A by-election was held for the New South Wales Legislative Assembly electorate of East Maitland on 11 August 1863 because John Darvall had been appointed Attorney General in the third Cowper ministry. Such ministerial by-elections were usually uncontested however on this occasion the appointment of Darvall was controversial, not only was he a conservative appointed to the liberal ministry, but because John Hargrave, who had been Attorney General since March 1860, accepted the lesser role of Solicitor General to allow Darvall to be appointed.

==Dates==

| Date | Event |
|---|---|
| 31 July 1863 | Writ of election issued by the Speaker of the Legislative Assembly. |
| 1 August 1863 | John Darvall appointed Attorney General. |
| 10 August 1863 | Nominations. |
| 11 August 1863 | Polling day |
| 15 August 1863 | Return of writ |

==Campaign==
Darvall was challenged by his friend Henry Parkes who denounced the appointment as an unprincipled alliance.
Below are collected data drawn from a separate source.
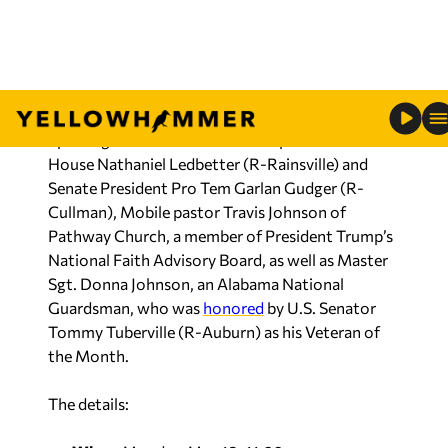
says, before voters render their verdict on an
expansive primary ballot that runs from an open
governor’s race and U.S. Senate seat, down to
State Executive Committee seats.
Special guests include Alabama Speaker of the
House Nathaniel Ledbetter (R-Rainsville) and
Senate President Pro Tem Garlan Gudger (R-
Cullman), Mobile pastor Travis Johnson of
Pathway Church, a member of President Trump’s
National Faith Advisory Board, as well as Master
Sgt. Donna Johnson, an Alabama National
Guardsman, who was
honored
by U.S. Senator
Tommy Tuberville (R-Auburn) as his Veteran of
the Month.
The details:
When:
Monday, May 18, 11:00 a.m.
Darvall strongly criticised Parkes at the nomination, saying Parkes was voting against a ministry as liberal as himself to embarrass the government and that while he had traveled to England on his own money, Parkes had traveled there on public money, "enjoying his pleasure at your expense and seemed quite renovated from the effects of ease and comfort, and of the exceedingly good society into which he had found his way". Further Parkes' failure in business had ruined his creditors and caused his best friend, James Wilshire, to die of a broken heart. Parkes responded with similar personal attacks, recounting Darvall's opposition to Cowper and accusing Darvall of accepting the position as Attorney General because he had aspirations of being appointed Chief Justice to replace Sir Alfred Stephen.

==Result==

August 1863 East Maitland by-election Tuesday 11 August
| Candidate |  | Votes | % |
|---|---|---|---|
| John Darvall (elected) |  | 314 | 55.2 |
| Henry Parkes |  | 255 | 44.8 |
| Total formal votes |  | 569 | 100.0 |
| Informal votes |  | 0 | 0.0 |
| Turnout |  | 569 | 74.1 |

John Darvall had been appointed Attorney General in the third Cowper ministry.

==Aftermath==
Following the declaration of the poll, Parkes said that his election expenses did not exceed and that Darvall "had gone with his friends to solicit votes with the electoral roll in the right hand and the grog bottle in the left".

Six days after the appointment of Darvall QC as Attorney General, Harvgrave, who had stepped down to permit the appointment, was himself made Queen's Counsel.